I tried writing a "perfect" backup program (below), but ran into
problems (also below). Is there an efficient/working version
of this?:
Assumptions: you're backing up from 'local', which you own and has
limited disk space to 'remote', which has infinite disk space and
belongs to someone else, so you need encryption. Network bandwidth
is finite.
'local' keeps a db of backed-up files w/ this data for each file:
filename, including full path
file's last modified time (mtime)
sha1sum of file's unencrypted contents
sha1sum of file's encrypted contents
Given a list of files to backup (some perhaps already backed up),
the program runs 'find' and gets the full path/mtime for each file
(this is fairly efficient; conversely, computing the sha1sum of each
file would NOT be efficient)
The program discards files whose filename and mtime are in 'local' db.
The program now computes the sha1sum of the (unencrypted contents
of each remaining file.
If the sha1sum matches one in 'local' db, we create a special entry
in 'local' db that points this file/mtime to the file/mtime of the
existing entry.

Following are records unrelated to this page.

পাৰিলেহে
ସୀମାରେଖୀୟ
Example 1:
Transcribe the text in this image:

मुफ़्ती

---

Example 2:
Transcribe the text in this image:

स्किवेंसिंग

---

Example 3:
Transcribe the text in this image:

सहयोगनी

Effectively, we're saying "we have a backup of this
file's contents, but under another filename, so no need to back it
up again".
For each remaining file, we encrypt the file, take the sha1sum of
the encrypted file's contents, rsync the file to its
sha1sum. Example: if the file's encrypted sha1sum was
da39a3ee5e6b4b0d3255bfef95601890afd80709, we'd rsync it to
/some/path/da/39/a3/da39a3ee5e6b4b0d3255bfef95601890afd80709 on
'remote'.
Once the step above succeeds, we add the file to the 'local' db.

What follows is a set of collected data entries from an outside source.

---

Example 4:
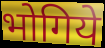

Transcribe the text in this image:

भोगिये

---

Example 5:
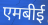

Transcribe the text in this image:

एमबीई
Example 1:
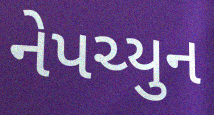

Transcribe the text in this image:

નેપચ્યુન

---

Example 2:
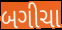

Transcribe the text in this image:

બગીચા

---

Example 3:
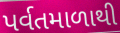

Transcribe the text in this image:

પર્વતમાળાથી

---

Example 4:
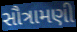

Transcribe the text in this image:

સૌત્રામણી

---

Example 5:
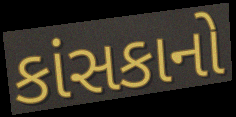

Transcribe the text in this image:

Note that we efficiently avoid computing sha1sums and encrypting
unless absolutely necessary.
Note: I don't specify encryption method: this would be user's choice.
The problems:
We must encrypt and backup 'local' db regularly. However, 'local'
db grows quickly and rsync'ing encrypted files is inefficient, since
a small change in 'local' db means a big change in the encrypted
version of 'local' db.
We create a file on 'remote' for each file on 'local', which is
ugly and excessive.
We query 'local' db frequently. Even w/ indexes, these queries are
slow, since we're often making one query for each file. Would be
nice to speed this up by batching queries or something.
Probably other problems that I've now forgotten.